As Hagan recalled, most of New Tampa was in favor of the road, but residents of West Meadows and Tampa Palms Areas 4 & 8, where the road was proposed to go through, banded together as a formidable opposition group.

There were other problems with the proposed road as well, from environmental concerns to whether or not to make it a toll road.
“I would still support taking a look at it and making another run at it,” said Hagan, whose parents lived in West Meadows at the time, but still supported the E-W Rd. “I can certainly see how that would relieve a significant amount of congestion.”

At the other end of the same road, Hagan also was asked if there are any plans to extend Cross Creek Blvd. to U.S. 301, but he said there are not.
“When you look at our unfunded list of projects, priority-wise that would be pretty far down the list,” he said.

The same goes for widening Morris Bridge Rd., north of Cross Creek Blvd. Although it is a constrained road and currently prohibited from being widened due to environmental concerns, with the extension of S.R. 56 and the continued development in K-Bar Ranch in that area, the two-lane, well-worn Morris Bridge Rd. has “future problem” written all over it.

Surprisingly, no one complained about the intersection of Cross Creek Blvd. and BBD, which continues to be a major nuisance for commuters in peak hours, although the City of Tampa is currently studying it.

A BBD Pedestrian Bridge?
The idea of a pedestrian bridge, or a foot bridge, crossing over BBD from Live Oak Preserve (or even the Pebble Creek area) was presented again by Sigrun Ragnarsdottir and, is it just us, or does it make more and more sense every time it is brought up?

Think of it — a bridge for students to be able to walk, ride a bike or otherwise cross over an extremely congested road to get safely to Wharton High. It would be safer than relying on traffic lights — and the common sense of drivers probably holding their cell phones in one hand — to cross BBD, and surely more parents would let their kids walk or bike to school, reducing the number of cars piling up on BBD for drop-off and pick up.

Yes, a pedestrian bridge recently collapsed in Miami, and the cost of construction probably kills any chance of making this happen. But, when you look at the other high schools in Hillsborough County, there are aren’t any others – even Chamberlain (Busch Blvd.), Plant (Dale Mabry), Sickles (Gunn Highway) — where the majority of its local students have to cross a busier and more dangerous road than BBD to get to and from school.

Police On The Radar?
As the population of New Tampa continues to grow, so does the need for a police substation in the area, according to a few local residents.
Viera said that, at the moment, however, a police substation is a “want…whether or not it’s a need is a point of distinction.” He added, however, that the idea of a police substation is on his radar.

“It’s something that, as we see more growth in this area , we are going to want to take a look at because right now, we’ve pretty much got police hanging out at 7-11, and that’s not the most amenable plan,” he said.

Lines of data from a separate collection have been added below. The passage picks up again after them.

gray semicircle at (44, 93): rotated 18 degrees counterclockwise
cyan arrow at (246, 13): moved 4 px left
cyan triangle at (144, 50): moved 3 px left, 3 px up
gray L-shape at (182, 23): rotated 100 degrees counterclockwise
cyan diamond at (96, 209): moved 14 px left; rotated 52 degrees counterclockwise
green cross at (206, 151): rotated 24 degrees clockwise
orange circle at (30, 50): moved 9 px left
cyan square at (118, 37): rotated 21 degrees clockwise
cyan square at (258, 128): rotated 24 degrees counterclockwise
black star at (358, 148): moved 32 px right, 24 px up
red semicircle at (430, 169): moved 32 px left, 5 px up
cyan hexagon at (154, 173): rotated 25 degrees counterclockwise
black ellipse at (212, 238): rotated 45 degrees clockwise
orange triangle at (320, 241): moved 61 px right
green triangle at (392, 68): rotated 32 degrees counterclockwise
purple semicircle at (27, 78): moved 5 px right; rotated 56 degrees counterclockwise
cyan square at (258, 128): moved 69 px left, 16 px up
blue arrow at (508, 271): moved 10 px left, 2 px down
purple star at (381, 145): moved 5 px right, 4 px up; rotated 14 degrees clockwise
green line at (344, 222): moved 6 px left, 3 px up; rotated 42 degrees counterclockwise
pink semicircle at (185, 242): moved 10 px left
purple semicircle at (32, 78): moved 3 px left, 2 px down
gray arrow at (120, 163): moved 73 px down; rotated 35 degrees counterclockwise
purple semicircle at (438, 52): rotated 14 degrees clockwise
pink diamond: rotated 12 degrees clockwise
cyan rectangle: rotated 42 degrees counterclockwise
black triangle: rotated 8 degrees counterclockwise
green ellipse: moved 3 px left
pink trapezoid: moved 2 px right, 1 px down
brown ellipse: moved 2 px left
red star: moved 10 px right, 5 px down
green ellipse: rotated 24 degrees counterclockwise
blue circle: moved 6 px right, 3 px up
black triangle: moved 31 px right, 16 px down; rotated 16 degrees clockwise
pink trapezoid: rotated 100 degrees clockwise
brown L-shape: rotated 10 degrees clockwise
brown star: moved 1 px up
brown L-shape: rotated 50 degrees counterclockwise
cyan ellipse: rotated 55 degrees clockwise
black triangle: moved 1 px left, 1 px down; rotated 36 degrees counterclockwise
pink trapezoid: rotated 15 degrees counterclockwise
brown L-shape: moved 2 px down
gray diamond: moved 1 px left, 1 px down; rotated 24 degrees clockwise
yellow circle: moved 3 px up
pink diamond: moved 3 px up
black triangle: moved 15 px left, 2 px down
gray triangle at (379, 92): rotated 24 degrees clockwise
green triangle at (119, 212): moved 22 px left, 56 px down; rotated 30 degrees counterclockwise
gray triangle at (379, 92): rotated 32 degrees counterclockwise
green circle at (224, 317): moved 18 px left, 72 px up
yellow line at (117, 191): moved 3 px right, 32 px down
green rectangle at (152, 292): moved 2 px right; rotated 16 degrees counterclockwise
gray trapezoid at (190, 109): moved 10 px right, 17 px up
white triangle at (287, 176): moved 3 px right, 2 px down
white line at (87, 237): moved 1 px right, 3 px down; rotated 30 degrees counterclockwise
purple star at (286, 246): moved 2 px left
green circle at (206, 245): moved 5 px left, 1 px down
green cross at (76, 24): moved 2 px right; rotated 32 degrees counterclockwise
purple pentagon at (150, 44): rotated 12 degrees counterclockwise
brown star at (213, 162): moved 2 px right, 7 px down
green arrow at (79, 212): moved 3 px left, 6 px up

Hagan said a Hillsborough County Sheriff’s Office (HCSO) substation is being put at a new park in Carrollwood he is championing, and then it hit him — maybe it’s something that could be done at the proposed K-Bar Ranch park. “I hadn’t thought of that before,’’ he said.

The Elephant In The Room
You kind of got the feeling from the start that people were just killing time waiting for someone to bring up the whole Kinnan-Mansfield thing, and of course, it came up.
Short recap: Nothing has changed.
Hagan wants it connected, and said it was a travesty that the issue has dragged on this long. It appeared everyone in the room pretty much agreed.
Someone in attendance joked about sneaking in there and connecting them overnight, another said they could just borrow the equipment being used to widen BBD, and another suggested a boycott of Wiregrass Ranch businesses.
Judging by our stories on pages 1 and 4, however, it is a situation that hopefully is entering its endgame this summer.